$\mathbb{R}^3$ as a field

Question

I have read in an introduction to quaternions that it had been proven before that one can not structure the Euclidian $\mathbb{R}^3$ as a field.

Where can one find a proof thereof?

For which n, could we bestow $\mathbb{R}^n$ with a field structure?

Answer 1

Just as a set, $\mathbb{R}^n$ has the same cardinality as $\mathbb{R}$. We can therefore fix a bijection $f : \mathbb{R}^n \to \mathbb{R}$ and define the field operations and constants on $\mathbb{R}^n$ by pulling back the known operations from $\mathbb{R}$ (e.g. for $x, y \in \mathbb{R}^n$, define $x + y = f^{-1}(f(x) + f(y))$). This makes $\mathbb{R}^n$ into a field, for any $n$.

Since you mentioned quaternions, I assume your question might have been: "For which $n$ can we make $\mathbb{R}^n$ into a field which respects the natural structure as an $n$-dimensional $\mathbb{R}$-vector space?" The answer is given by the Frobenius theorem: $n=1, 2$ if we need the field to be commutative, $n=4$ is also possible if we allow non-commutative fields.

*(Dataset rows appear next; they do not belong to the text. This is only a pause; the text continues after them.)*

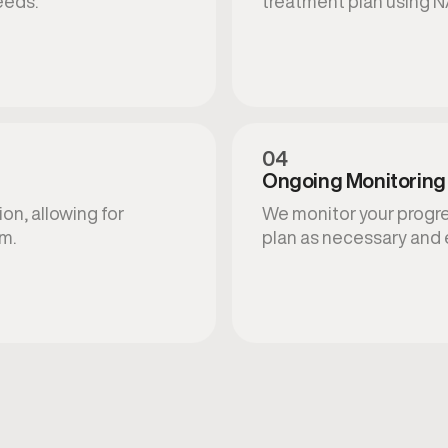
eeds.
treatment plan using N
04
Ongoing Monitoring
on, allowing for
We monitor your progres
am.
plan as necessary and 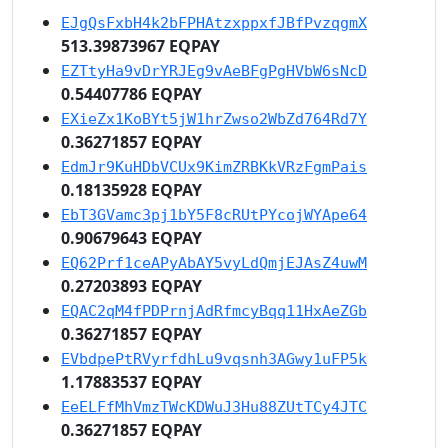
EJgQsFxbH4k2bFPHAtzxppxfJBfPvzqgmX
513.39873967 EQPAY
EZTtyHa9vDrYRJEg9vAeBFgPgHVbW6sNcD
0.54407786 EQPAY
EXieZx1KoBYt5jW1hrZwso2WbZd764Rd7Y
0.36271857 EQPAY
EdmJr9KuHDbVCUx9KimZRBKkVRzFgmPais
0.18135928 EQPAY
EbT3GVamc3pj1bY5F8cRUtPYcojWYApe64
0.90679643 EQPAY
EQ62Prf1ceAPyAbAY5vyLdQmjEJAsZ4uwM
0.27203893 EQPAY
EQAC2qM4fPDPrnjAdRfmcyBqq11HxAeZGb
0.36271857 EQPAY
EVbdpePtRVyrfdhLu9vqsnh3AGwy1uFP5k
1.17883537 EQPAY
EeELFfMhVmzTWcKDWuJ3Hu88ZUtTCy4JTC
0.36271857 EQPAY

Wikipedia: https://en.wikipedia.org/wiki/Frobenius_theorem_(real_division_algebras)

Answer 2

The only $n$ for which $\mathbb R^n$ is a field are $n=1,2,4$ the case of quaternions being the first example known of non-commutative field. A proof of the impossibility for $n=3$ you can read in "Algèbre linéaire et géométrie élémentaire" of Jean Dieudonné, p. 197, Hermann,Paris, 1964. There is english translation of this book.